How to access random item in list?

Question

I have an ArrayList, and I need to be able to click a button and then randomly pick out a string from that list and display it in a messagebox.

How would I go about doing this?

Answer 1

1. Create an instance of Random class somewhere. Note that it's pretty important not to create a new instance each time you need a random number. You should reuse the old instance to achieve uniformity in the generated numbers. You can have a static field somewhere (be careful about thread safety issues):

   static Random rnd = new Random();
   

2. Ask the Random instance to give you a random number with the maximum of the number of items in the ArrayList:

   int r = rnd.Next(list.Count);
   

3. Display the string:

   MessageBox.Show((string)list[r]);
   

Answer 2

I usually use this little collection of extension methods:

public static class EnumerableExtension
{
    public static T PickRandom<T>(this IEnumerable<T> source)
    {
        return source.PickRandom(1).Single();
    }

    public static IEnumerable<T> PickRandom<T>(this IEnumerable<T> source, int count)
    {
        return source.Shuffle().Take(count);
    }

    public static IEnumerable<T> Shuffle<T>(this IEnumerable<T> source)
    {
        return source.OrderBy(x => Guid.NewGuid());
    }
}

For a strongly typed list, this would allow you to write:

var strings = new List<string>();
var randomString = strings.PickRandom();

If all you have is an ArrayList, you can cast it:

var strings = myArrayList.Cast<string>();

Answer 3

You can do:

list.OrderBy(x => Guid.NewGuid()).FirstOrDefault()

Answer 4

Or simple extension class like this:

public static class CollectionExtension
{
    private static Random rng = new Random();

    public static T RandomElement<T>(this IList<T> list)
    {
        return list[rng.Next(list.Count)];
    }

    public static T RandomElement<T>(this T[] array)
    {
        return array[rng.Next(array.Length)];
    }
}

Then just call:

myList.RandomElement();

Works for arrays as well.

I would avoid calling OrderBy() as it can be expensive for larger collections. Use indexed collections like List<T> or arrays for this purpose.

Answer 5

Create a Random instance:

Random rnd = new Random();

Fetch a random string:

string s = arraylist[rnd.Next(arraylist.Count)];

Remember though, that if you do this frequently you should re-use the Random object.
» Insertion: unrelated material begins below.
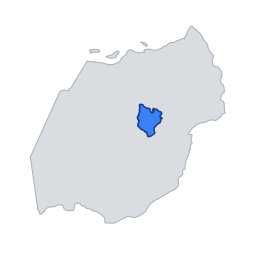 Iringa, Iringa, United Republic of Tanzania (highlighted), rotated 262°
{"feature_id": "72390352B92646008536074", "entity_name": "Iringa", "entity_type": "district", "adm_level": 2, "iso_a3": "TZA", "parent_name": "United Republic of Tanzania", "parent_adm1": "Iringa", "projection": "robinson", "projection_center": [35.361, -7.564], "detail": "fine", "context": "in_parent", "style": "filled", "palette": "blue", "viewbox_px": 256, "rotation_deg": 262, "n_neighbors": 0, "source": "geoboundaries", "source_scale": "gbopen_adm2", "svg_char_len": 7903}
<svg xmlns="http://www.w3.org/2000/svg" viewBox="0 0 256 256"><g transform="rotate(262 128 128)"><path d="M95.5,185.4L92.8,183.8L90.4,182.8L88.4,181.7L87.5,180.7L85.6,180.3L84.0,180.1L82.5,179.1L79.4,178.7L79.0,178.1L79.0,176.6L78.4,176.3L77.3,175.9L76.1,175.9L75.3,176.1L74.9,176.0L73.9,175.1L73.0,174.1L72.6,172.3L71.2,171.2L69.6,170.3L65.0,170.4L64.3,170.2L63.2,169.3L62.0,167.8L60.9,166.2L60.0,163.9L59.1,160.9L53.9,148.8L53.3,146.5L52.3,143.9L50.6,140.8L48.9,138.5L46.5,136.4L43.8,134.3L42.3,132.9L39.5,127.2L38.9,124.6L38.4,121.8L38.6,120.7L40.4,117.1L40.5,116.1L40.3,114.7L39.4,111.9L38.3,108.5L36.1,102.2L35.8,100.6L35.8,99.4L37.1,93.1L37.1,92.2L42.3,92.3L46.1,89.5L49.4,85.3L50.1,83.6L51.4,80.9L52.8,79.6L53.3,78.7L54.0,76.0L55.8,74.2L57.4,72.8L57.1,71.8L57.3,71.4L58.3,70.7L60.1,70.1L60.4,68.7L60.4,67.1L60.1,66.2L60.2,65.2L59.9,64.6L58.7,64.5L57.0,63.7L55.5,63.4L54.5,62.9L54.1,62.6L54.0,61.6L54.8,59.2L54.0,58.2L55.8,54.1L56.1,53.6L56.8,53.6L57.8,53.1L58.8,52.9L59.6,53.1L60.2,52.9L60.7,52.5L61.1,51.1L61.5,48.8L61.3,46.9L60.5,45.5L60.3,43.3L60.7,40.4L60.4,37.9L59.6,35.9L58.7,34.8L57.4,34.2L55.3,31.2L54.7,29.8L54.8,28.9L55.5,28.5L56.8,28.6L58.1,28.3L59.2,27.5L60.3,27.2L60.9,27.3L113.0,27.3L173.8,65.8L174.0,66.2L174.5,69.5L174.4,70.7L173.5,72.6L173.2,73.6L173.2,74.3L173.4,74.5L174.2,74.6L174.9,75.1L175.2,75.4L175.7,76.9L176.3,77.6L199.4,96.4L199.9,96.7L199.6,98.3L198.3,102.1L198.2,103.7L197.7,105.6L197.2,106.9L195.9,112.3L194.8,114.3L193.2,119.0L193.0,122.6L193.8,125.2L194.1,127.5L195.9,129.9L197.3,130.7L198.3,131.8L200.0,134.2L201.0,136.6L204.0,137.8L205.2,140.6L204.8,142.4L203.4,144.0L202.0,146.5L200.9,149.9L200.9,154.9L201.6,154.2L203.2,155.4L203.4,159.1L201.8,163.5L201.2,165.5L201.2,167.3L202.4,172.5L204.2,175.1L204.1,176.0L203.6,176.6L206.7,181.3L206.4,185.4L207.6,188.6L208.1,191.3L208.9,193.5L209.0,194.9L208.1,196.5L210.3,196.9L211.7,198.3L212.3,199.5L214.0,199.5L214.9,200.3L216.2,201.0L219.0,203.2L219.8,204.2L220.2,205.2L212.3,212.0L209.5,213.7L207.5,214.5L205.3,214.9L203.3,216.0L201.3,217.6L198.8,218.5L195.8,218.5L192.6,219.6L187.6,223.1L184.7,221.2L182.4,220.6L179.8,220.6L178.2,220.9L177.6,221.3L177.1,222.4L176.7,224.4L174.9,226.2L171.9,228.0L169.1,228.7L166.6,228.2L164.8,227.5L163.9,226.5L162.6,226.0L160.9,226.1L159.2,226.8L157.6,228.2L155.0,228.8L151.5,228.6L149.6,227.9L149.4,226.8L147.8,225.4L145.0,223.9L142.9,223.8L141.6,225.3L140.4,226.3L139.3,226.6L138.3,226.7L136.9,226.3L133.0,226.1L129.3,226.2L128.9,224.0L128.1,222.7L127.5,221.9L126.2,221.7L125.9,221.1L125.4,219.8L124.8,218.7L124.0,217.7L123.5,216.8L123.3,216.0L123.4,215.1L124.2,212.9L124.4,211.4L124.4,209.9L123.9,208.3L123.1,206.4L123.2,205.8L122.9,204.6L122.8,203.7L123.0,202.5L122.8,201.1L122.1,197.9L122.1,197.1L121.3,195.6L118.8,191.9L118.7,191.5L114.9,187.8L113.3,187.0L112.8,187.7L112.6,188.3L112.7,189.5L112.6,190.1L112.5,190.4L111.6,190.3L111.0,190.2L109.5,189.2L108.4,189.0L105.6,189.1L104.6,189.4L103.8,189.1L102.3,187.5L100.6,187.1L99.0,187.0L96.4,185.1L95.5,185.4ZM204.4,124.6L205.7,128.6L205.5,129.3L204.6,129.8L204.2,129.8L203.6,129.2L203.2,127.9L202.6,128.2L201.4,126.6L200.2,126.5L199.2,124.6L199.6,122.9L199.4,120.0L200.7,118.6L201.4,116.1L202.2,117.8L202.3,120.4L203.4,123.5L204.4,124.6ZM210.6,100.7L210.7,101.7L210.5,102.6L210.5,105.4L210.4,107.3L209.4,109.9L208.7,110.9L208.0,110.6L207.4,110.2L207.0,109.4L207.9,104.7L207.4,101.1L209.2,101.5L210.6,100.7ZM207.9,158.5L207.0,158.7L206.7,158.5L206.1,157.7L207.1,157.0L208.0,155.7L210.2,153.8L211.2,152.3L211.0,153.8L209.8,157.0L208.8,157.3L207.9,158.5Z" fill="#d9dde1" stroke="#a8b0b8" stroke-width="1"/><path d="M131.3,138.7L130.5,138.4L130.4,138.4L130.1,138.3L129.9,138.2L129.7,138.3L129.5,138.2L129.4,138.3L129.1,138.0L128.9,138.0L128.7,138.0L128.5,138.3L128.3,138.4L128.2,138.5L127.9,138.6L127.7,138.7L127.5,138.9L127.4,139.0L126.9,139.4L126.7,139.4L126.6,139.5L126.2,139.8L126.2,140.0L125.9,140.2L125.7,140.3L125.5,140.5L125.4,140.5L125.1,140.9L124.9,140.9L124.6,141.1L124.5,141.4L124.4,141.5L124.1,142.2L123.9,142.5L123.7,142.6L123.6,142.9L123.5,143.0L123.4,143.3L123.2,143.4L123.2,143.5L123.0,143.8L122.8,143.8L122.7,144.0L122.4,144.1L122.2,144.1L122.0,144.4L121.8,144.4L121.7,144.5L121.8,144.6L121.7,144.9L121.4,145.0L121.3,145.3L121.2,145.3L120.9,145.4L120.7,145.6L120.6,145.8L120.6,146.0L120.4,146.0L120.2,146.0L119.9,146.2L119.7,146.1L119.4,146.1L119.2,146.2L119.1,146.3L118.9,146.3L118.6,146.4L118.4,146.4L118.3,146.2L117.9,146.4L117.7,146.3L117.5,146.2L117.4,146.3L117.2,146.4L116.9,146.7L116.6,147.0L116.7,149.4L117.8,151.2L117.8,151.7L118.0,151.9L118.2,152.2L119.2,153.8L119.4,153.9L119.8,153.9L120.3,153.8L120.8,153.7L121.8,153.5L122.8,153.7L123.2,153.6L123.8,153.7L124.2,153.8L124.7,154.0L124.8,154.1L125.0,154.4L125.3,154.8L125.8,155.6L126.2,155.9L126.5,156.3L126.9,156.6L127.5,157.0L127.5,157.4L127.6,157.6L127.7,158.0L127.9,158.1L127.9,158.4L128.0,158.5L128.2,158.9L128.4,159.3L128.6,159.7L128.6,159.9L128.7,160.0L128.8,160.2L128.9,160.3L129.0,160.6L129.6,160.8L130.0,161.0L130.6,161.4L130.9,161.5L131.2,161.7L131.6,161.8L131.8,161.8L132.1,161.7L132.6,161.6L132.6,162.0L132.7,162.3L132.7,162.5L132.7,162.8L132.8,162.8L132.8,163.1L133.0,163.1L133.1,162.9L133.4,162.6L133.6,162.5L133.8,162.3L133.9,162.0L134.0,161.9L134.0,161.6L134.1,161.4L134.4,161.3L134.5,161.4L134.8,161.5L135.0,161.5L135.4,161.4L135.6,161.3L135.9,161.6L136.1,161.7L136.2,162.0L136.3,162.1L136.3,162.3L136.4,162.5L136.5,162.8L136.8,162.9L136.9,163.0L137.3,163.0L137.6,163.2L138.0,163.5L138.2,163.4L138.3,163.4L138.5,163.4L138.7,163.2L138.8,163.1L139.0,162.9L139.3,162.8L139.4,162.5L139.5,162.5L139.7,162.0L139.6,161.9L139.7,161.6L139.9,161.4L140.1,161.2L140.4,161.0L140.5,160.7L140.6,160.3L141.1,160.0L141.1,159.9L141.3,159.8L141.5,159.8L141.7,159.7L141.9,159.7L142.0,159.5L142.2,159.4L142.3,159.2L142.6,159.0L142.6,158.9L142.4,158.4L142.4,158.1L142.6,157.8L142.7,157.7L142.9,157.5L143.0,157.4L143.2,157.0L143.3,157.0L143.4,156.7L143.5,156.6L143.5,156.4L143.4,156.3L143.5,156.2L143.4,156.2L143.4,155.8L143.3,155.7L143.3,155.4L143.2,155.3L143.4,155.1L143.2,155.2L142.9,155.1L142.8,154.9L142.7,154.8L142.4,155.0L142.3,154.9L142.2,155.0L142.1,154.9L142.0,155.0L141.6,155.6L141.5,155.9L141.3,156.2L141.1,156.1L140.8,156.0L140.7,155.8L140.6,155.6L140.7,155.4L140.7,155.1L140.3,154.9L140.2,154.9L139.9,154.9L139.7,154.8L139.7,154.7L139.6,154.4L139.6,154.2L139.6,153.9L139.7,153.7L140.0,153.8L140.5,153.7L140.5,153.4L140.4,153.3L140.4,153.2L140.5,153.1L140.4,153.0L140.5,152.9L140.8,152.7L141.0,152.5L141.1,152.4L141.4,152.2L141.8,152.2L142.0,152.2L142.4,152.3L142.5,152.3L143.0,152.3L143.3,152.4L143.6,152.5L143.9,152.4L144.3,152.0L144.5,151.8L144.8,150.9L144.7,150.3L144.6,150.2L145.0,149.9L145.0,149.4L145.2,149.1L145.2,148.8L145.2,148.7L145.3,148.6L145.5,148.5L145.6,148.4L146.1,147.8L146.2,147.7L146.4,147.5L146.6,147.5L146.8,147.2L147.1,146.8L147.4,146.6L148.0,146.4L148.8,146.0L148.9,145.8L149.3,145.0L149.4,144.7L149.7,143.7L149.8,143.3L149.8,143.2L149.7,142.9L149.3,143.0L149.2,143.0L149.1,142.8L148.9,142.8L148.9,142.6L148.4,142.5L148.2,142.5L148.1,142.4L147.9,142.5L147.7,142.6L147.6,142.4L147.3,142.3L147.0,142.4L146.7,142.4L146.3,142.6L146.2,142.7L145.8,142.3L145.3,142.2L145.0,142.1L144.9,142.1L144.7,142.1L144.5,141.9L144.4,141.8L144.1,141.8L144.0,141.7L143.8,141.8L143.6,141.9L143.4,141.9L143.5,141.8L143.4,141.9L143.2,141.9L142.9,141.8L142.7,141.8L142.5,141.7L142.4,141.8L142.3,141.6L142.1,141.7L141.9,141.6L141.7,141.5L141.7,141.3L141.2,141.2L140.7,140.7L140.4,140.7L140.1,140.5L139.9,140.5L139.7,140.3L139.6,140.2L138.9,140.4L138.9,140.2L138.6,140.1L138.4,139.8L138.3,139.4L138.1,139.1L137.8,139.2L137.7,139.2L137.4,139.0L137.3,138.9L137.0,138.9L136.8,138.7L135.9,138.9L135.4,138.9L135.2,138.9L134.5,139.4L134.5,139.6L134.2,139.7L134.1,139.9L133.9,140.0L133.5,139.9L133.3,139.7L132.7,139.7L132.3,139.4L132.2,139.3L132.0,139.1L131.8,139.0L131.4,138.8L131.3,138.7Z" fill="#3b82f6" stroke="#1e3a8a" stroke-width="1.5"/></g></svg>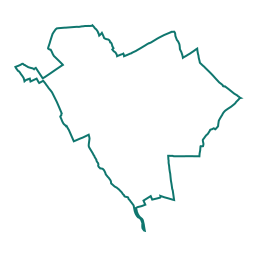 Muntenii De Jos, Vaslui, Romania
{"feature_id": "2599482B60230314306463", "entity_name": "Muntenii De Jos", "entity_type": "district", "adm_level": 2, "iso_a3": "ROU", "parent_name": "Romania", "parent_adm1": "Vaslui", "projection": "albers", "projection_center": [27.801, 46.588], "detail": "fine", "context": "isolated", "style": "outline", "palette": "teal", "viewbox_px": 256, "rotation_deg": 0, "n_neighbors": 0, "source": "geoboundaries", "source_scale": "gbopen_adm2", "svg_char_len": 5645}
<svg xmlns="http://www.w3.org/2000/svg" viewBox="0 0 256 256"><path d="M144.1,230.5L144.8,230.7L144.6,229.7L144.0,226.1L143.8,224.6L142.9,220.6L142.6,219.8L142.0,218.9L140.2,217.4L139.5,216.7L138.8,215.8L138.4,215.1L137.9,214.2L137.5,213.5L137.3,212.8L136.8,211.6L136.7,210.7L136.3,209.2L135.9,208.0L137.6,207.1L141.7,206.1L145.3,204.7L144.4,202.7L143.5,200.6L150.7,196.1L152.2,199.6L156.8,198.5L159.1,197.9L160.2,197.6L160.4,197.3L160.5,197.0L160.6,196.7L160.4,195.9L164.4,197.3L168.1,198.3L172.5,199.6L174.1,200.0L173.9,198.6L172.8,190.9L172.6,190.0L172.2,188.9L172.0,187.4L171.5,183.9L170.9,180.5L170.5,176.8L170.2,173.6L169.9,172.2L169.4,169.0L169.1,165.8L168.6,162.9L168.6,160.4L168.4,159.5L168.2,155.8L172.8,155.9L173.3,156.2L175.2,156.3L190.2,156.2L199.4,156.3L199.6,153.5L199.8,152.4L200.2,150.2L200.5,146.4L200.6,146.2L202.6,146.3L203.0,146.2L203.2,145.4L203.4,144.7L203.4,143.8L203.4,143.4L203.2,142.6L203.0,141.8L202.9,141.0L202.8,140.4L202.8,140.1L202.9,139.7L203.1,139.4L204.0,138.3L204.9,137.0L206.1,135.4L206.3,135.2L207.6,134.1L208.0,133.6L209.4,131.4L209.8,130.7L210.1,130.0L210.4,129.7L212.3,129.1L213.3,128.5L213.7,128.3L214.0,128.4L215.2,129.3L215.4,129.3L215.9,128.7L217.8,126.6L218.1,126.1L218.2,124.7L218.8,120.7L219.5,119.4L220.1,118.3L221.6,115.8L222.1,115.1L222.6,114.0L223.1,113.2L223.4,112.7L224.4,111.5L225.3,110.6L228.0,108.7L231.1,106.7L234.1,104.3L235.3,103.2L236.1,102.0L238.6,99.5L239.3,98.6L239.7,98.2L240.6,98.0L239.8,97.6L239.3,97.1L239.0,96.8L237.7,96.0L237.4,95.5L234.3,93.7L228.6,89.1L225.0,86.4L224.8,86.5L224.5,86.5L224.1,86.3L223.4,86.3L223.2,86.0L222.9,85.9L222.8,85.4L222.5,85.0L221.6,84.2L219.9,82.9L219.3,82.5L218.1,81.2L215.5,78.4L212.9,75.5L211.1,73.6L209.1,71.6L204.8,67.4L204.2,66.7L203.3,66.0L202.2,65.0L201.2,64.0L200.8,63.7L200.3,63.2L199.9,62.7L199.8,62.4L199.6,61.2L198.8,58.1L198.6,57.0L198.5,56.0L198.3,55.0L198.0,54.0L197.6,51.8L197.4,50.5L197.2,48.6L196.1,49.3L193.2,51.4L191.5,52.5L190.1,53.5L187.7,54.9L186.3,55.8L183.6,57.3L182.9,57.8L182.6,56.2L182.2,54.6L181.9,53.8L181.4,52.2L180.1,49.6L179.9,49.1L179.8,47.3L179.5,44.9L179.1,43.5L178.5,42.4L178.1,41.4L176.9,40.0L175.4,36.0L175.2,33.8L175.0,33.0L174.7,32.4L174.2,31.7L173.9,31.7L172.9,31.8L172.2,31.8L171.5,31.8L171.3,31.9L170.8,32.3L170.4,32.3L170.2,32.5L164.2,35.0L159.3,37.5L157.3,38.6L151.1,42.4L149.4,43.2L149.1,43.1L147.1,44.2L145.4,45.3L140.4,48.3L137.1,50.2L136.0,50.9L131.9,52.8L131.7,53.1L130.8,53.5L130.5,53.5L130.2,53.6L127.1,55.0L126.8,55.1L125.6,55.6L124.4,56.1L124.1,56.2L124.1,55.8L124.0,55.3L123.6,54.2L123.3,53.6L122.7,54.0L121.8,54.3L121.1,54.5L120.3,54.8L119.5,55.2L118.6,55.5L117.1,56.2L117.0,55.5L116.6,54.3L116.1,53.6L115.6,52.6L115.0,52.1L114.5,51.8L114.2,51.6L114.0,51.4L113.5,51.0L112.3,49.5L113.5,48.2L112.7,46.8L112.5,46.6L112.4,46.5L112.4,46.4L112.4,46.2L112.1,45.2L111.9,44.6L111.6,43.5L111.4,43.2L111.2,43.0L110.9,42.5L110.2,42.4L109.7,40.8L109.2,40.2L108.8,39.9L108.2,39.5L106.2,39.1L104.8,38.5L104.1,38.0L103.5,36.3L102.3,33.7L101.9,32.9L101.6,33.3L100.4,34.6L100.0,34.9L99.2,35.6L98.8,34.2L98.7,33.8L98.5,33.2L98.2,33.0L98.0,32.2L97.6,31.3L96.1,29.2L95.7,29.0L94.7,28.1L94.5,27.6L93.2,26.1L92.4,25.3L92.0,25.8L88.9,26.0L88.4,25.9L87.3,26.0L86.9,26.0L85.1,26.0L83.1,26.3L82.2,26.3L78.9,26.9L76.8,26.8L72.9,27.1L66.5,27.6L65.6,27.7L64.4,27.7L58.3,28.2L56.8,28.4L55.6,29.4L53.5,32.4L52.4,34.2L52.4,34.5L52.1,35.3L51.5,37.2L50.6,40.0L50.5,40.3L50.2,41.3L49.9,42.4L49.6,43.4L48.7,46.1L48.4,47.0L48.1,48.1L48.1,48.5L48.4,48.8L48.9,49.1L49.6,49.5L49.9,49.6L50.3,49.6L50.7,49.7L51.8,51.8L52.8,54.1L53.9,56.0L55.7,57.7L59.4,61.3L61.4,63.3L62.0,63.9L62.7,64.6L62.9,64.9L61.7,65.6L55.5,69.8L50.3,73.4L44.8,77.1L42.7,78.3L35.8,67.9L34.2,68.9L34.0,69.2L33.5,68.8L32.5,68.3L31.9,68.2L29.3,67.5L28.1,67.1L27.0,66.4L25.4,65.5L24.8,65.0L24.3,65.0L22.9,63.8L22.2,63.8L20.4,64.9L18.1,65.9L15.4,66.9L15.6,67.4L16.2,68.4L17.6,70.3L17.9,70.7L18.2,71.0L18.6,71.2L18.9,71.3L19.1,71.5L20.0,72.6L20.5,73.5L21.2,74.5L22.0,75.5L23.4,77.6L23.7,78.2L23.9,78.9L24.3,80.4L24.5,81.3L26.0,80.0L26.2,79.9L26.3,79.8L26.5,79.8L27.6,79.6L27.7,79.3L29.8,78.6L30.5,81.5L36.6,78.6L37.3,79.9L38.5,82.0L39.2,83.0L43.2,80.8L45.1,83.1L46.4,85.0L47.5,86.4L48.7,88.2L50.4,90.2L51.4,91.5L52.0,92.3L56.9,102.1L57.8,104.2L59.4,107.9L61.5,112.9L61.7,113.5L61.4,113.8L61.3,115.2L60.3,116.4L60.3,116.7L60.6,117.4L61.2,118.7L62.1,121.0L63.0,122.8L63.5,123.6L63.9,124.1L65.5,125.5L66.1,126.3L66.6,126.0L68.2,129.0L68.3,129.1L68.6,129.5L69.3,131.0L73.8,141.3L75.7,140.5L80.3,138.5L82.7,137.6L88.7,134.7L89.2,136.7L89.5,138.2L89.5,138.8L88.8,144.0L88.7,145.6L88.9,146.8L89.7,148.3L91.6,151.4L92.7,153.2L93.6,155.0L94.3,155.9L94.6,156.9L96.1,159.3L96.4,159.9L96.4,160.4L96.6,161.0L97.3,162.2L98.1,163.2L98.4,164.5L98.2,165.3L98.2,165.7L98.4,166.3L98.9,167.1L99.8,167.9L100.2,168.4L102.0,168.6L102.8,168.9L103.0,169.2L103.7,169.8L104.1,170.4L104.7,171.5L105.1,172.4L105.5,173.3L105.6,174.0L106.4,175.2L107.1,176.0L107.7,176.8L108.7,177.8L109.9,179.5L110.6,180.5L111.0,181.9L111.1,183.2L111.3,183.6L112.2,184.3L113.6,185.6L114.5,186.4L115.1,186.8L116.7,187.6L118.1,188.8L118.7,189.2L120.1,190.7L121.7,192.3L122.8,194.0L123.2,194.5L123.9,195.0L124.2,195.7L124.4,196.2L124.6,196.4L125.1,196.6L125.8,196.8L127.7,197.2L128.1,197.5L128.3,198.0L128.5,198.7L128.7,199.2L129.7,200.1L130.7,201.6L131.3,202.3L133.0,204.6L133.6,205.4L133.8,206.4L134.1,207.9L134.4,209.4L134.7,211.0L135.4,213.1L136.0,214.4L137.0,216.0L138.1,217.3L138.5,217.5L139.2,217.7L140.0,218.4L140.6,219.0L141.0,219.5L141.5,220.7L142.2,222.5L142.4,223.1L142.4,223.8L142.3,224.6L142.3,225.7L142.3,226.7L142.5,228.2L142.7,228.6L144.1,230.5Z" fill="none" stroke="#0f766e" stroke-width="2"/></svg>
Put it as a static field in the class so it's initialized only once and then access it.

Answer 6

Why not:

public static T GetRandom<T>(this IEnumerable<T> list)
{
   return list.ElementAt(new Random(DateTime.Now.Millisecond).Next(list.Count()));
}

Answer 7

I'll suggest different approach, If the order of the items inside the list is not important at extraction (and each item should be selected only once), then instead of a List you can use a ConcurrentBag which is a thread-safe, unordered collection of objects:

var bag = new ConcurrentBag<string>();
bag.Add("Foo");
bag.Add("Boo");
bag.Add("Zoo");

The EventHandler:

string result;
if (bag.TryTake(out result))
{
    MessageBox.Show(result);
}

The TryTake will attempt to extract an "random" object from the unordered collection.

Answer 8

ArrayList ar = new ArrayList();
        ar.Add(1);
        ar.Add(5);
        ar.Add(25);
        ar.Add(37);
        ar.Add(6);
        ar.Add(11);
        ar.Add(35);
        Random r = new Random();
        int index = r.Next(0,ar.Count-1);
        MessageBox.Show(ar[index].ToString());

Answer 9

I have been using this ExtensionMethod for a while:

public static IEnumerable<T> GetRandom<T>(this IEnumerable<T> list, int count)
{
    if (count <= 0)
      yield break;
    var r = new Random();
    int limit = (count * 10);
    foreach (var item in list.OrderBy(x => r.Next(0, limit)).Take(count))
      yield return item;
}

Answer 10

I needed to more item instead of just one. So, I wrote this:

public static TList GetSelectedRandom<TList>(this TList list, int count)
       where TList : IList, new()
{
    var r = new Random();
    var rList = new TList();
    while (count > 0 && list.Count > 0)
    {
        var n = r.Next(0, list.Count);
        var e = list[n];
        rList.Add(e);
        list.RemoveAt(n);
        count--;
    }

    return rList;
}

With this, you can get elements how many you want as randomly like this:

var _allItems = new List<TModel>()
{
    // ...
    // ...
    // ...
}

var randomItemList = _allItems.GetSelectedRandom(10); 

Answer 11

Printing randomly country name from JSON file.
Model:

public class Country
    {
        public string Name { get; set; }
        public string Code { get; set; }
    }

Implementaton:

string filePath = Path.GetFullPath(Path.Combine(Environment.CurrentDirectory, @"..\..\..\")) + @"Data\Country.json";
            string _countryJson = File.ReadAllText(filePath);
            var _country = JsonConvert.DeserializeObject<List<Country>>(_countryJson);


            int index = random.Next(_country.Count);
            Console.WriteLine(_country[index].Name);

Answer 12

Why not[2]:

public static T GetRandom<T>(this List<T> list)
{
     return list[(int)(DateTime.Now.Ticks%list.Count)];
}